En los sesenta, con motivo de mis segundas y fallidas oposiciones a cátedra. Quiso y, naturalmente, lo consiguió, ser presidente del Tribunal y, aunque yo tenía, de hecho, los tres votos necesarios, supo maniobrar de tal manera que, aun sin tener candidato suyo, sólo para impedir que yo saliese, pudo cambiar las alianzas en el Tribunal: para él, yo seguía siendo un 'enemigo interior' a 'eliminar'. Otro episodio ocurrió en el año 69, durante un estado de excepción. El Gobierno me confinó a un pueblo manchego, Ayna, y, por azar, coincidió con las oposiciones a la cátedra de Derecho Político de Madrid. Fernández-Miranda la firmó (estaba en servicios especiales, pero su cátedra era la de Oviedo) y yo también. Carlos Ollero, realista y mediador, me sugirió que retirase la documentación o, simplemente, que enviase una carta al Tribunal diciendo que no me presentaba. El presentarme, en el supuesto de que la policía me lo permitiese, creaba un conflicto evidente: acudir ante un tribunal académico rodeado de policías. Y si no me autorizaban a ir, la prensa extranjera, sobre todo el terrible Le Monde, con Novais, ya se encargaría de dar la noticia. Para Fernández-Miranda la situación era delicada. Yo lo dudé bastante: Novais me animaba a dar esta batalla, pero Ollero y Tierno, más prudentes, me aconsejaron desistir, y así lo hice. En los últimos años de su vida, ya en la transición, no tuve relación alguna con él. Se comentaba, sobre todo, después de su alejamiento del poder y de su distanciamiento con Adolfo Suárez, que se sentía frustrado y traicionado. No tengo opinión formada sobre lo segundo, pero, con respecto a la frustración, no me parece justificada: su papel, visto desde la otra orilla, fue muy destacado y positivo para la democracia. Con todo, nos veíamos ocasionalmente en la misma sastrería, en la calle de Eduardo Dato, donde yo tenía mi despacho de abogado. Fernández-Miranda se manifestaba ya crítico de Adolfo Suárez y, naturalmente, él sabía que yo era amigo suyo. Nos saludábamos fría pero cortésmente, y, no sobre Suárez, pero sobre Tierno y Ollero entablábamos una breve conversación.

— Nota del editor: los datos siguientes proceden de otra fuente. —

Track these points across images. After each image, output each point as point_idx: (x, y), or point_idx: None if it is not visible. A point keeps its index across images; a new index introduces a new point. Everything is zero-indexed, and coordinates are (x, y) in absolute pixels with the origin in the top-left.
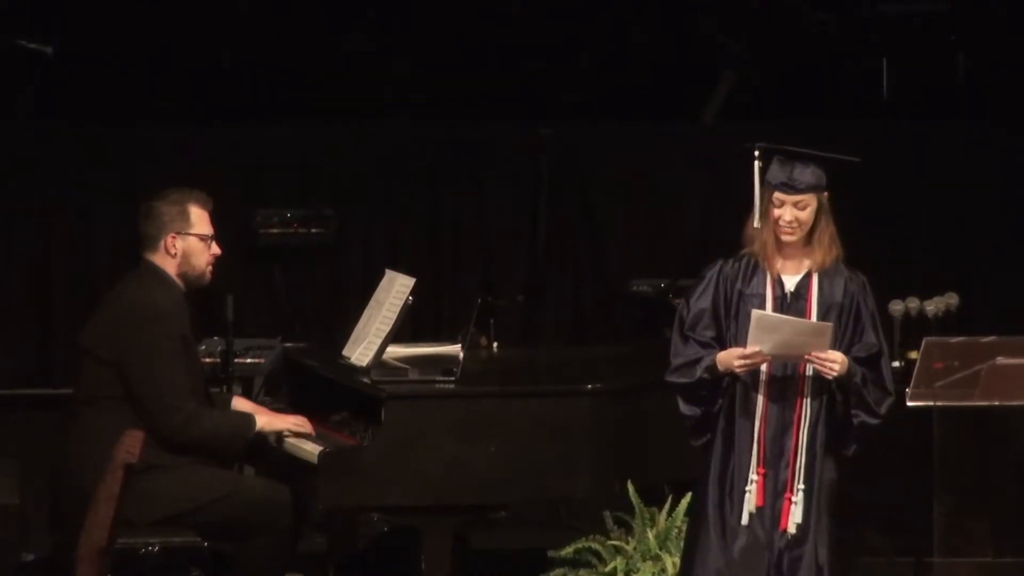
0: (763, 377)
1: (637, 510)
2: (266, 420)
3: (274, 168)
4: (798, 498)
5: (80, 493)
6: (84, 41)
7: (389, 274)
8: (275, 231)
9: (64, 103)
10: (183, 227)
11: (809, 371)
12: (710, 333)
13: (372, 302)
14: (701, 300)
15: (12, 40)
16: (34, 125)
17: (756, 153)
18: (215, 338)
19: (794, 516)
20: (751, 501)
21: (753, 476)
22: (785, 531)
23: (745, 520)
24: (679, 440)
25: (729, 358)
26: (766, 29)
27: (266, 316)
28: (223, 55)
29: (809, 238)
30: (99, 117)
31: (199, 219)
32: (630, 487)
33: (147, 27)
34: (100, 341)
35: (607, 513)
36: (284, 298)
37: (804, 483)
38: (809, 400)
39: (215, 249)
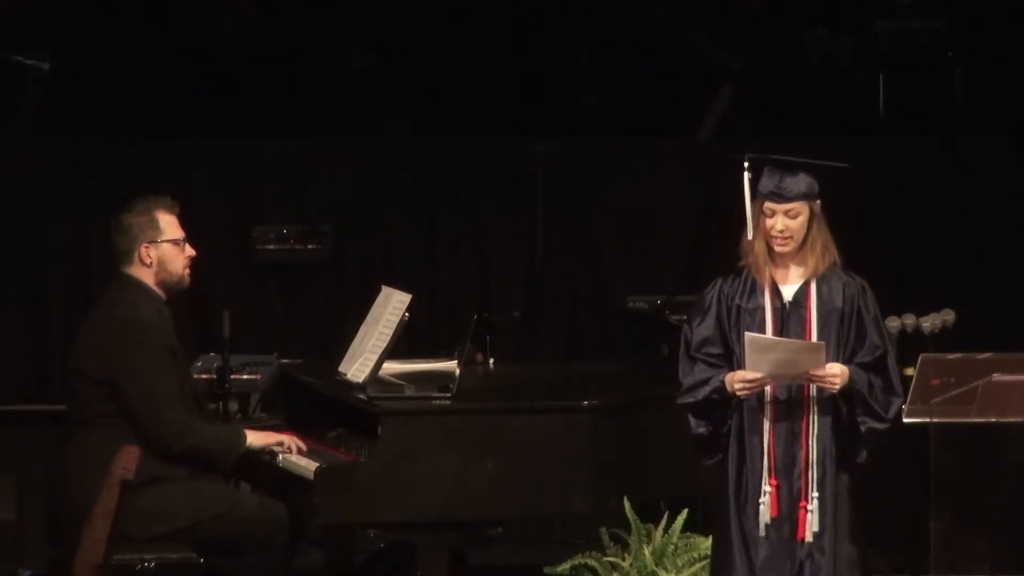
0: (768, 398)
1: (633, 527)
2: (255, 436)
3: (271, 184)
4: (813, 506)
5: (77, 509)
6: (81, 57)
7: (385, 290)
8: (272, 247)
9: (61, 119)
10: (154, 235)
11: (813, 390)
12: (716, 351)
13: (368, 318)
14: (704, 325)
15: (9, 56)
16: (31, 141)
17: (746, 164)
18: (211, 354)
19: (811, 525)
20: (766, 513)
21: (766, 487)
22: (803, 540)
23: (762, 532)
24: (677, 456)
25: (733, 381)
26: (763, 45)
27: (263, 332)
28: (221, 71)
29: (802, 247)
30: (96, 133)
31: (168, 225)
32: (626, 503)
33: (145, 43)
34: (89, 361)
35: (603, 530)
36: (281, 314)
37: (818, 491)
38: (816, 415)
39: (189, 251)
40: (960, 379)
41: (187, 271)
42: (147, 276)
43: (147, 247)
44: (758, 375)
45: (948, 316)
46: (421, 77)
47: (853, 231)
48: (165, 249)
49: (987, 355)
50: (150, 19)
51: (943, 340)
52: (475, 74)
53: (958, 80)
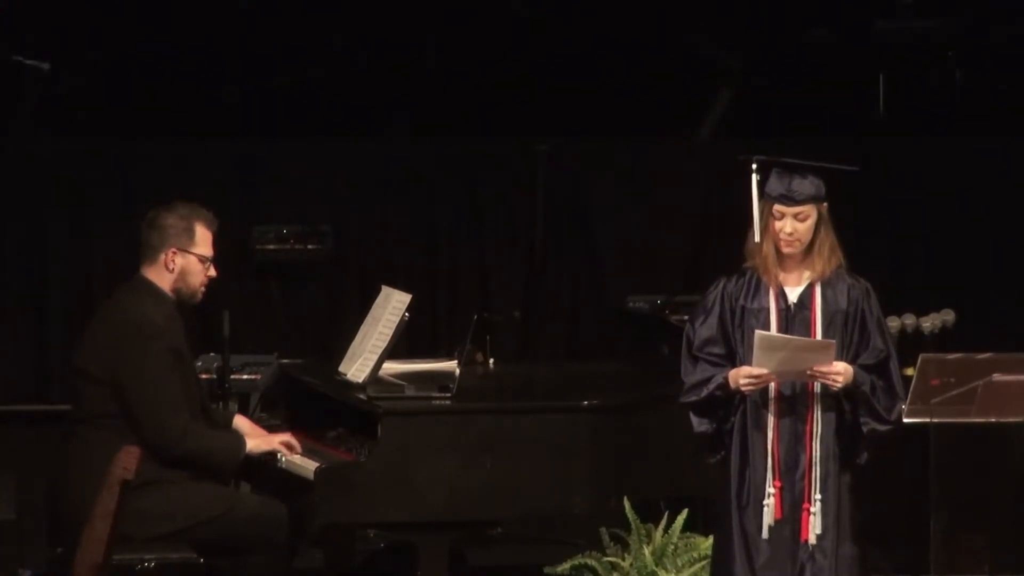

Recuerdo que un día le felicité, por su último libro, lo que le sorprendió y agradeció. A veces, en la vida, los antiguos enemigos o adversarios forman parte también del estímulo necesario para avanzar en la lucha y, para mí, Torcuato Fernández-Miranda fue uno de ellos. De esta manera, no desde luego simpatía ni afecto, que sería masoquismo, pero sí comprensión, en la distancia es el recuerdo que, todavía, hoy tengo de Fernández-Miranda.